GC Interview: Societe Generale's Bill Stenning on the Impact of Basel III on Derivatives Clearing

Stricter rules requiring banks to hold more capital to cover their derivatives activities have prompted alarming concerns throughout the industry on their effect on client clearing. Already a number of high profile banks have pulled out of the space, and now Japanese bank Nomura is the latest to review its swaps clearing business according to reports. Global Custodian speaks to Bill Stenning, managing director for Clearing, Regulatory and Strategic Affairs at Societe Generale Corporate & Investment Banking (CIB), about his main concerns on Basel III are, and what the market impact might be with these changes.
By Joe Parsons(2147488729)
Stricter rules requiring banks to hold more capital to cover their derivatives activities have prompted alarming concerns throughout the industry on their effect on client clearing. Already a number of high profile banks have pulled out of the space, and now Japanese bank Nomura is the latest to review its swaps clearing business according to reports. Global Custodian speaks to Bill Stenning, managing director for Clearing, Regulatory and Strategic Affairs at Societe Generale Corporate & Investment Banking (CIB), about his main concerns on Basel III are, and what the market impact might be with these changes.

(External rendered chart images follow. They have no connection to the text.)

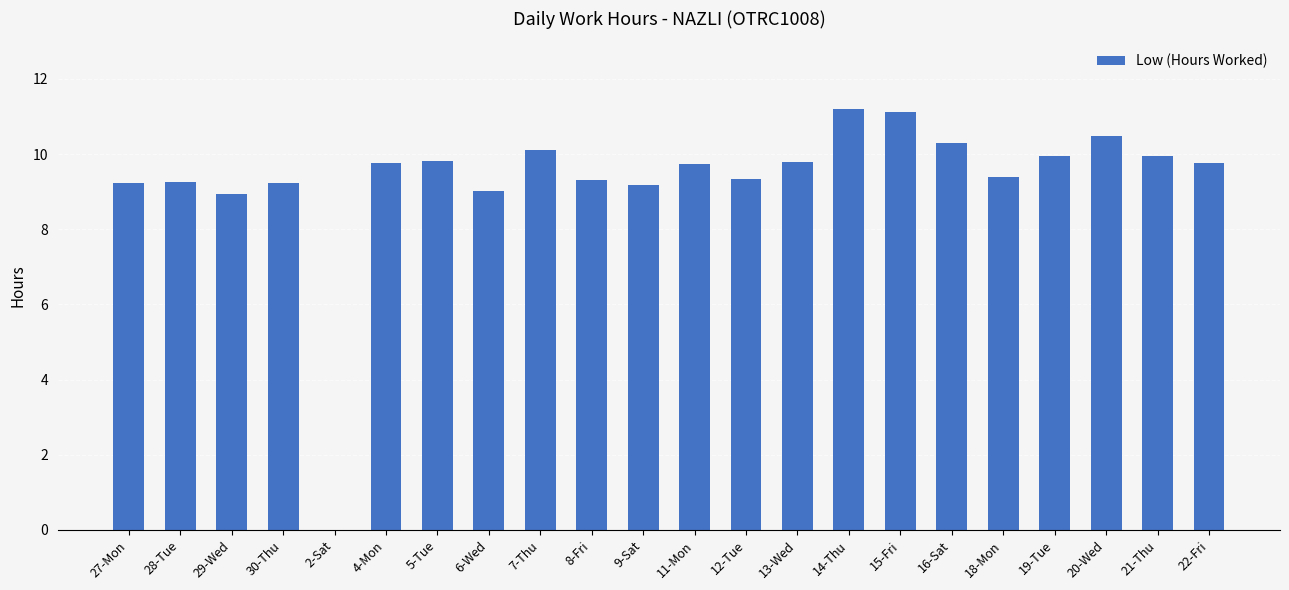

What is the maximum value shown in the chart?

11.2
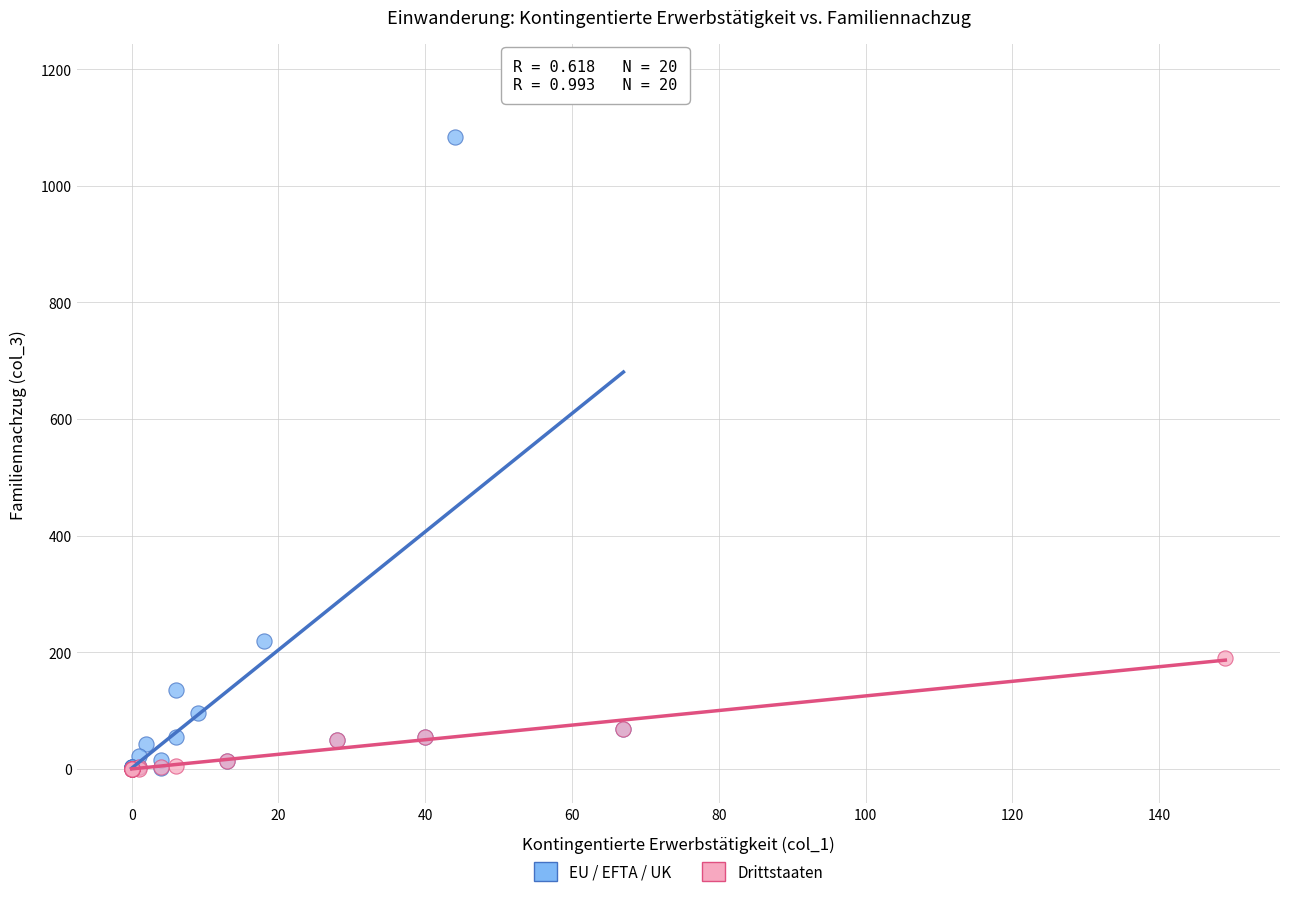

What are all the series names shown in the legend?

EU / EFTA / UK, Drittstaaten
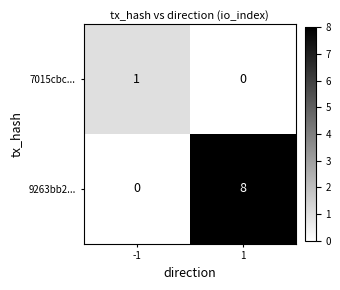

Which series changed the most between -1 and 1?

9263bb2...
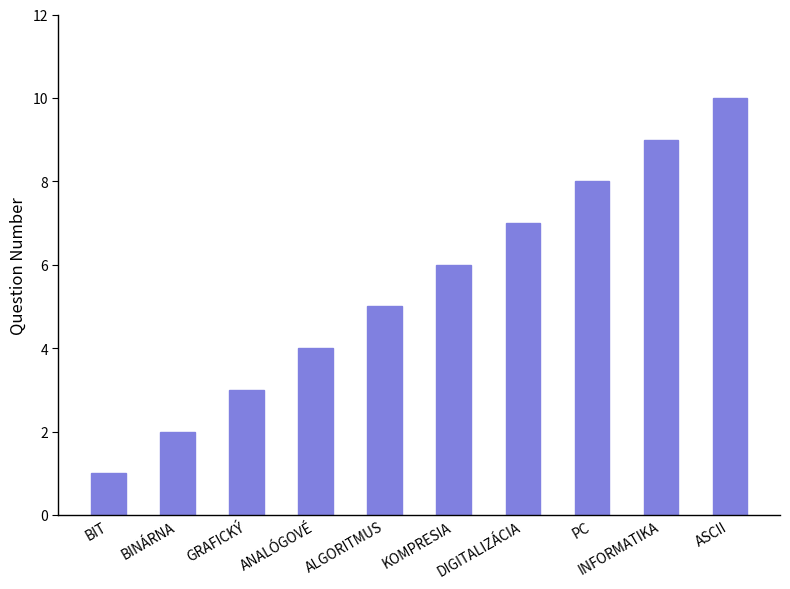

How many values are between 3 and 8?

6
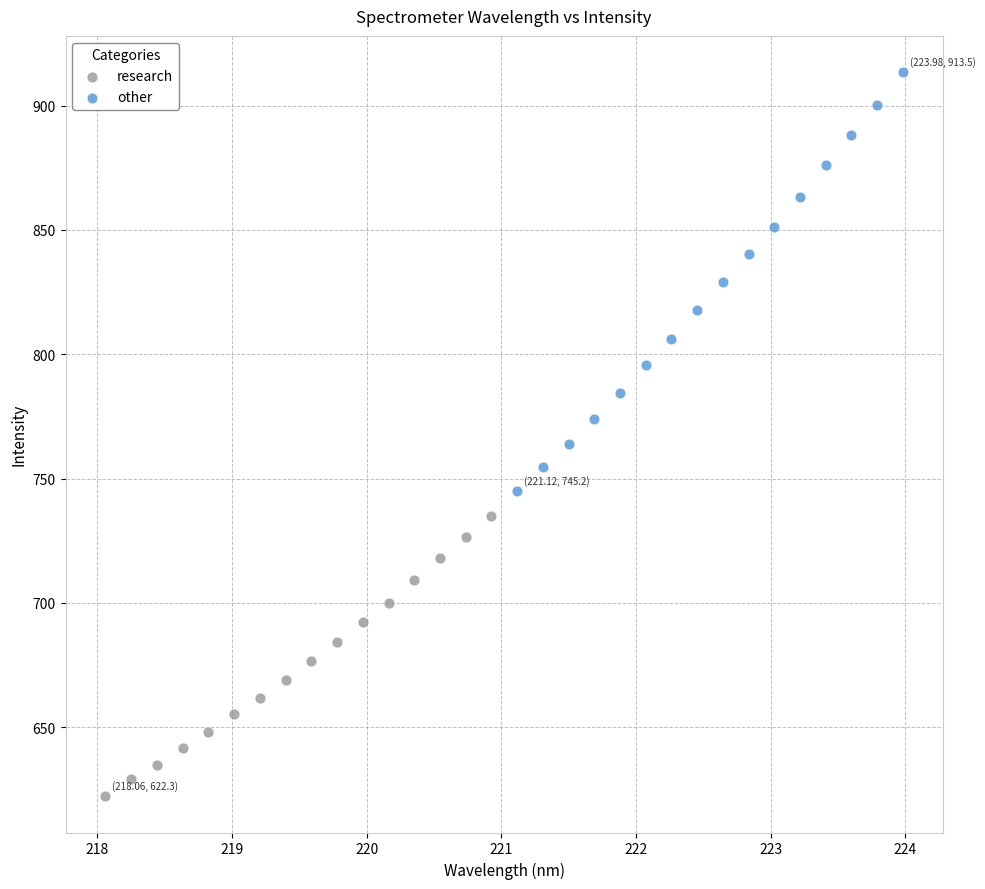

Which series contains the lowest Y value?

research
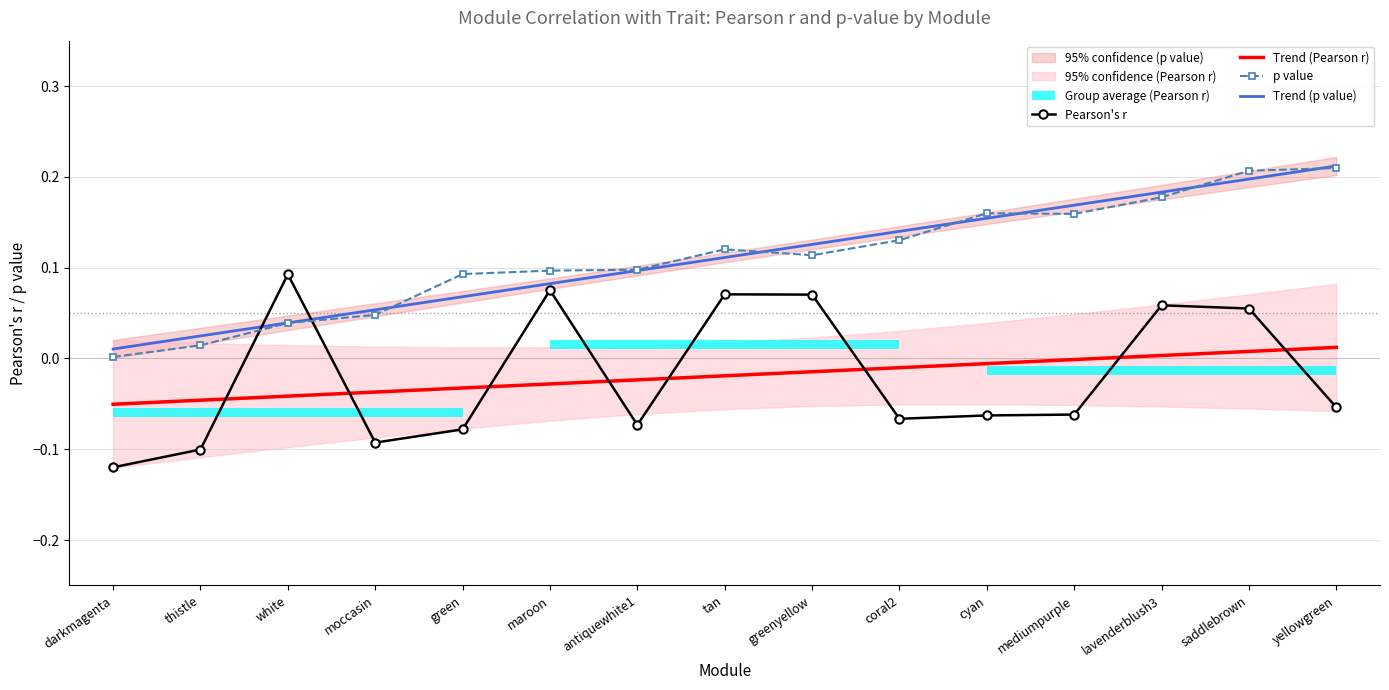

Which series ends up on top after the final intersection of p value and Pearson's r?

p value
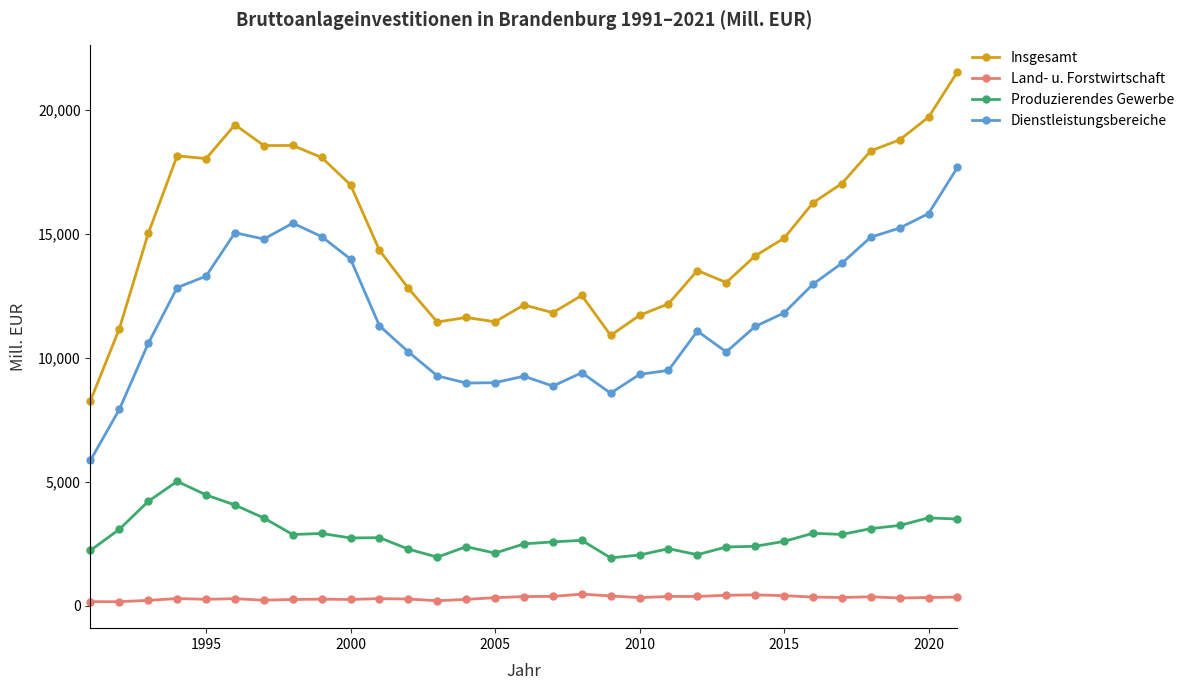

Which series has the largest total across all categories?

Insgesamt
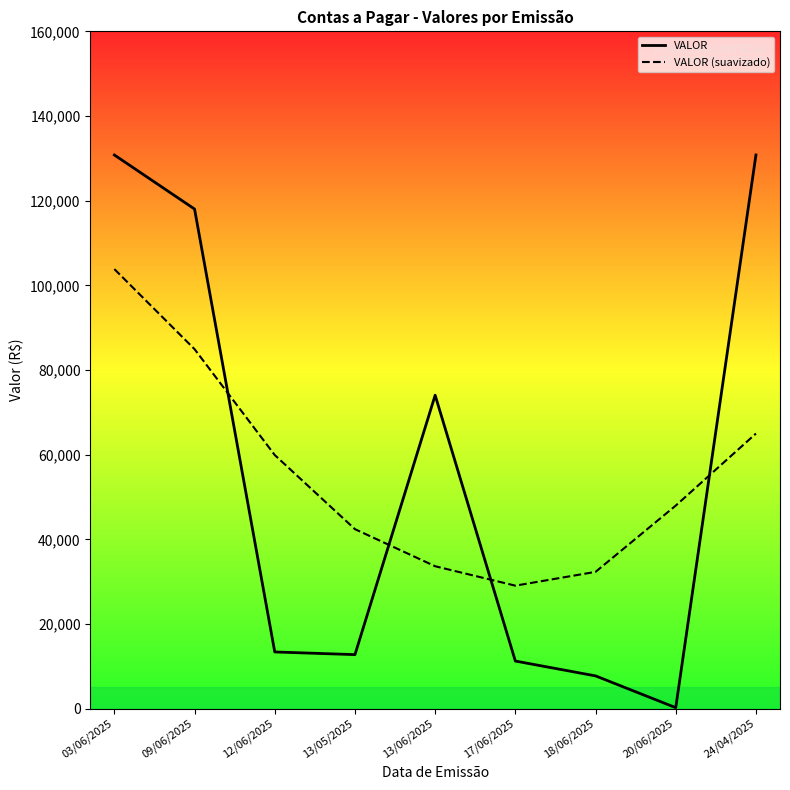

The value of VALOR (suavizado) at 09/06/2025 is 56710.3. True or false?

False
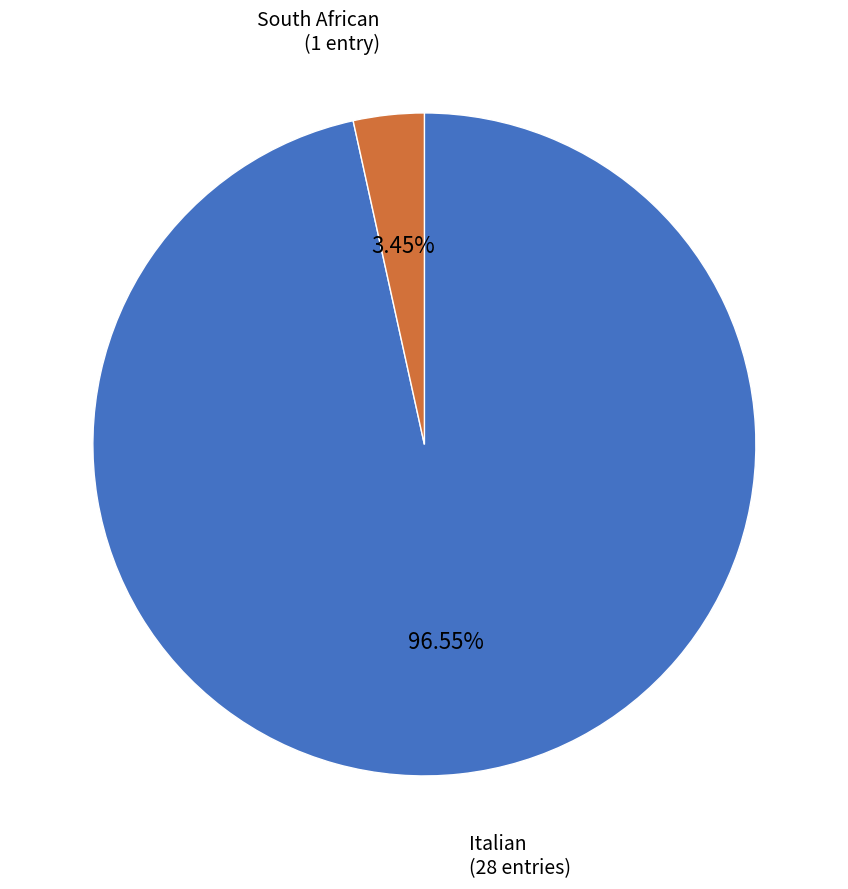

To the nearest percent, what is the combined percentage of South African and Italian?

100%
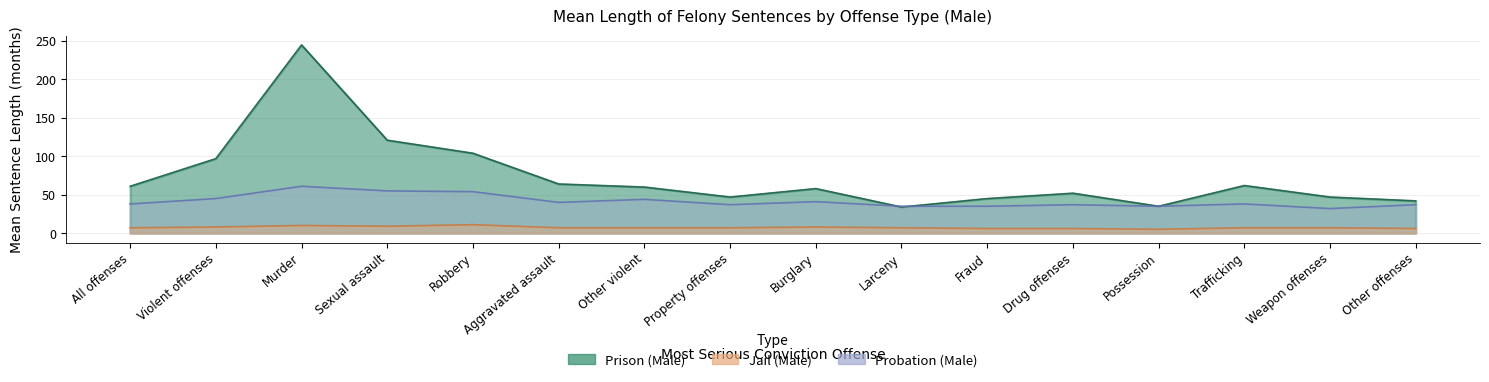

At which label does Jail (Male) reach its peak?

Robbery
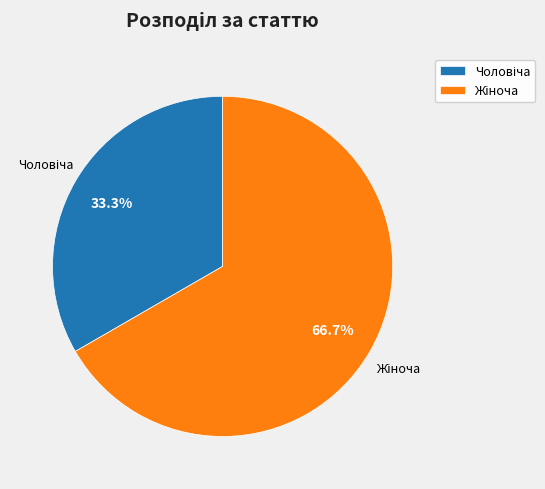

Does any single category account for the majority?

Yes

GC: What are your main concerns with the Basel III leverage ratio rules?

BS: The primary concern lies with the Basel III capital rules which are used to cover client exposures at clearing brokers. Not only are we not able to net the initial margin against total exposure but we actually have to add it on in the leverage ratio calculation.

In addition the CEM (current exposure method) in Basel III for calculating exposure doesn’t efficiently reflect the true nature of netting in OTC products.

GC: What affect could this have on client clearing?

BS: On the positive side you’ve got constant innovation, with new workflows and products being developed, and the evolution in the market has led, for example, to new compression services to try to help optimize in this space. On the risk side, there is a lot of discussion on the recovery and resolution plans of CCPs which potentially expose Clearing Brokers to tail risks.

Then, if you layer on the capital issues which don’t fully align with the underlying risks, ultimately you see clearing becoming more complex. The effect of this is either to push costs up or capacity down. Given the amount of capital that needs to be tied up within your clearing operations, it could mean that brokers may have to look more closely at the clients they want to support.

GC: With the number of futures clearing merchants leaving the clearing space increasing, what concerns are there for competition in OTC clearing?

BS: A general rule is that too much concentration is not desirable within a clearing house infrastructure. If you look at the CFTC reports on registered FCMs, there are only 12 FCMs that offer OTC derivatives client clearing. Of that dozen, there is a total of $53 billion client collateral required, 50% of which is held by the top three FCMs, and 75% with the top six. So ultimately this could become a worry if more firms are unable to make that business viable and volumes continue to be increasingly concentrated.

There needs to be enough diversification to avoid systemic risk, obviously a clearing house with only one clearing member makes no sense, but how many is “enough” is a hard question. With clearing mandates in place in the U.S. and coming in the EU, whether there will be sufficient Clearing Broker capacity to support all market participants is not obvious.